**Trecho da resenha**
● ● ●

Haiji ultrapassa a linha de chegada

Bom dia!

Kaze ga Tsuyoku Fuiteiru, ou Run with the Wind em seu título internacional, é a história de como dez universitários com experiências, objetivos, e lugares na vida bem diferentes, treinam, se classificam e correm em uma tradicional maratona de revezamento no Japão, e o que isso significou para as vidas deles.

Originalmente um livro de autoria de Shion Miura (Fune wo Amu), Kaze Fui teve antes uma adaptação para mangá com seis volumes no total, ilustrado por Sorata Unno e publicado na Young Jump entre 2007 e 2009. O anime, objeto dessa resenha, contou com 23 episódios, transmitidos entre outubro de 2018 e março de 2019.

 

Kakeru e Haiji

 

O protagonista de Kaze Fui é Haiji. Ou talvez seja Kakeru? É difícil determinar qual dos dois é o protagonista, e tendo a crer que, por toda a transformação que passou e por ter inspirado vários dos demais personagens, o protagonista seja Kakeru, mas é o Haiji quem dá o pontapé inicial e quem orquestra o clube de atletismo da Universidade Kansei, então vou começar por ele.

Haiji é filho de atleta, e foi um atleta até o ensino médio, quando um problema no joelho o tirou das pistas. Não é que algo tenha acontecido com seu joelho, mas sim que seu joelho não se desenvolveu como o necessário para um atleta. Acontece o tempo todo, inclusive com grandes atletas profissionais que acabam precisando de tratamentos complexos e caros para consertar o que a natureza fez.

E assim a carreira de corredor de longa distância de Haiji chega ao fim de forma prematura. Ele nunca teve a oportunidade de descobrir se corria porque gostava de correr ou se era só para chamar a atenção de seu pai. Qual é o significado de correr? Essa é a dúvida que perturba o personagem durante anos.

 

O Haiji da época em que abandonou as pistas

 

Uma vez na universidade, ele eventualmente decide que quer, sim, correr, nem que seja só mais uma vez. Ele precisa correr. Ele precisa descobrir porque ele corria. A Universidade de Kansei não tinha nenhuma tradição no esporte – na verdade, não tinha uma equipe de corrida. O trabalho de Haiji deveria começar desde aí.

Nico, Yuki, Rei, Shindo, Musa, o Príncipe, os Gêmeos, Kakeru, um de cada vez é recrutado para a equipe que Haiji está montando para participar da Hakone Ekiden, uma maratona universitária de revezamento realizada logo após o ano novo. Só que tem um detalhe: nenhum deles sabe que está entrando em um clube de atletismo.

(Quase nenhum, o Kakeru, o último, sabia.)

● ● ●

**Partes do exercício**
• 1. Segundo a resenha, quantos episódios teve o anime?
• 2. Reproduza o trecho da resenha que se inicia nas palavras "Kakeru e Haiji" e se encerra em "a natureza fez.".
Baseie-se somente na resenha.

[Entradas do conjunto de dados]
● ● ●

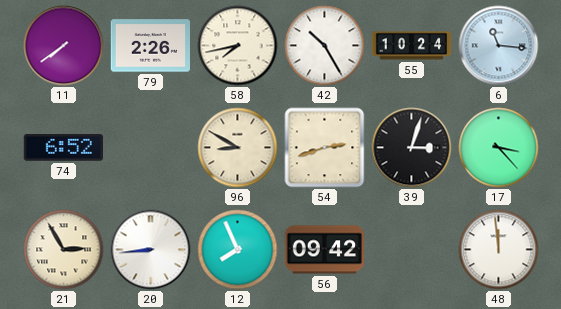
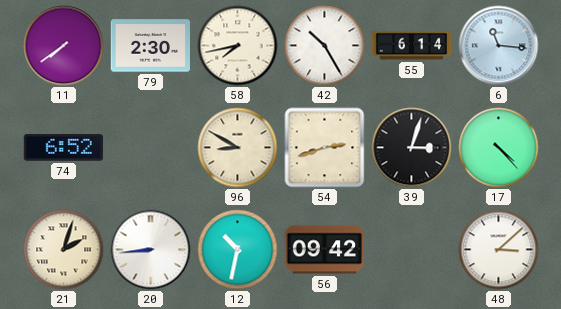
79: 2:26 -> 2:30
55: 10:24 -> 6:14
17: 3:23 -> 4:23
21: 2:55 -> 2:03
12: 7:56 -> 10:32
48: 11:59 -> 3:08
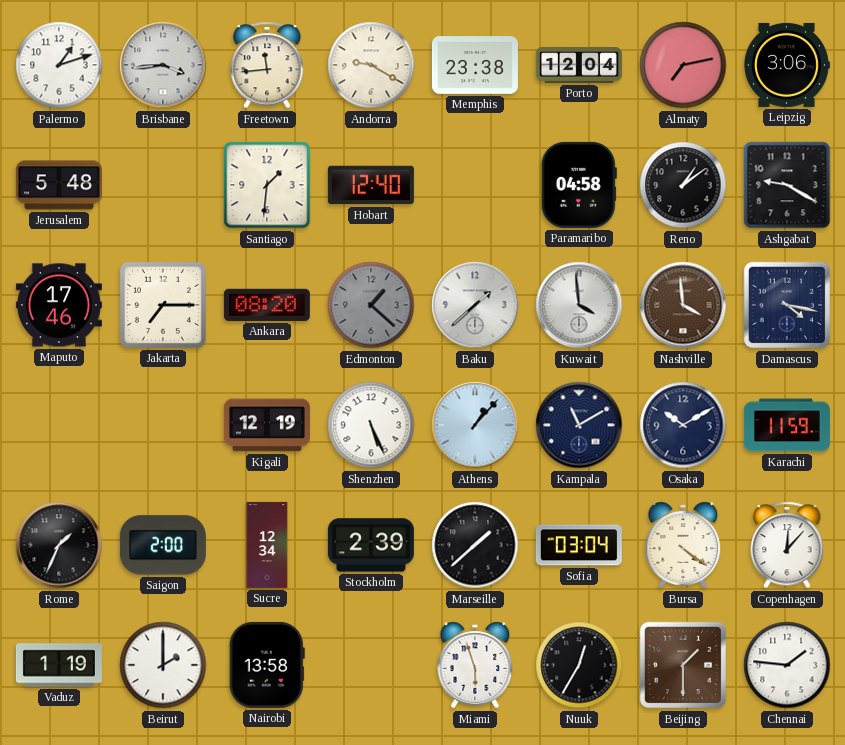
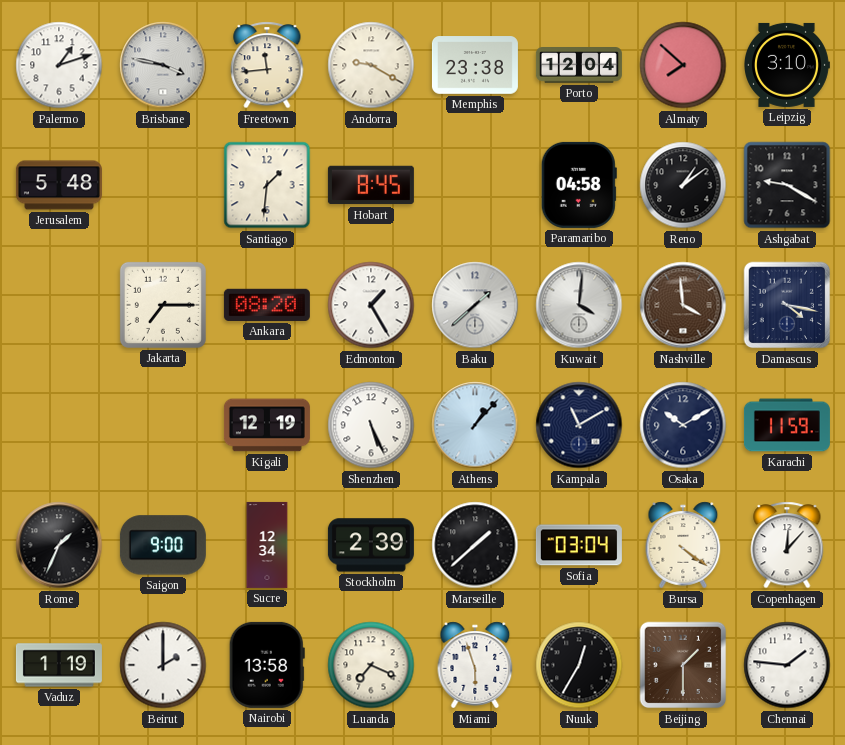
Brisbane: 3:44 -> 3:47
Almaty: 7:13 -> 7:52
Leipzig: 3:06 -> 3:10
Hobart: 12:40 -> 8:45
Maputo: 17:46 -> none
Edmonton: 1:22 -> 1:25
Edmonton dial: grey -> white
Kuwait: 3:59 -> 4:01
Saigon: 2:00 -> 9:00
Luanda: none -> 7:19
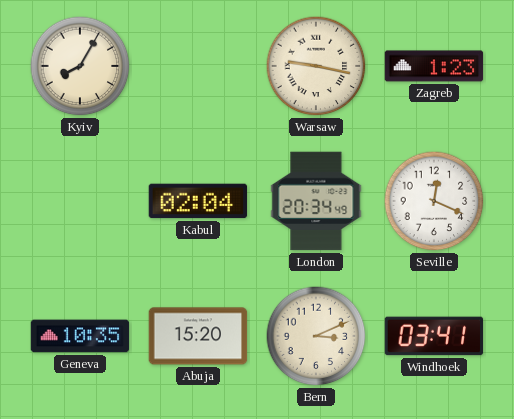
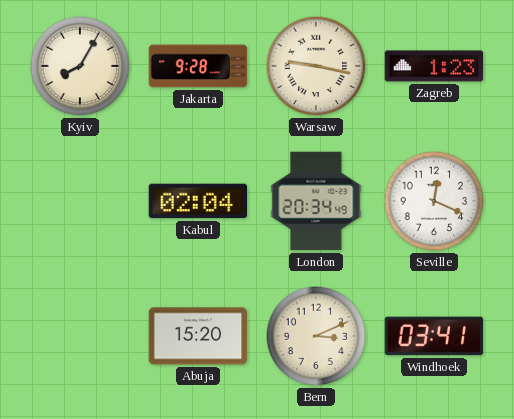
Jakarta: none -> 9:28
Geneva: 10:35 -> none
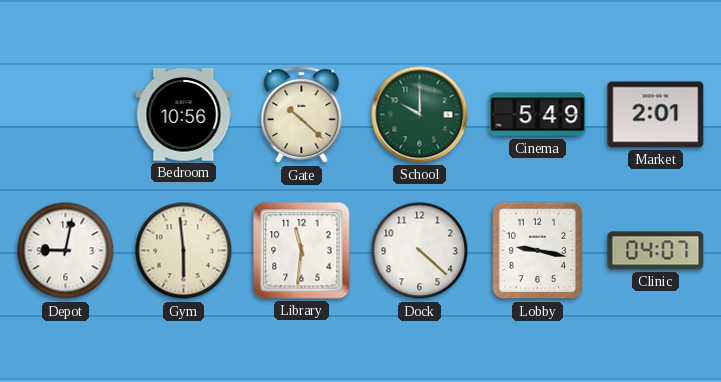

● ● ●

**Respostas**
• 1. O anime teve 23 episódios.

• 2.
Kakeru e Haiji

 

O protagonista de Kaze Fui é Haiji. Ou talvez seja Kakeru? É difícil determinar qual dos dois é o protagonista, e tendo a crer que, por toda a transformação que passou e por ter inspirado vários dos demais personagens, o protagonista seja Kakeru, mas é o Haiji quem dá o pontapé inicial e quem orquestra o clube de atletismo da Universidade Kansei, então vou começar por ele.

Haiji é filho de atleta, e foi um atleta até o ensino médio, quando um problema no joelho o tirou das pistas. Não é que algo tenha acontecido com seu joelho, mas sim que seu joelho não se desenvolveu como o necessário para um atleta. Acontece o tempo todo, inclusive com grandes atletas profissionais que acabam precisando de tratamentos complexos e caros para consertar o que a natureza fez.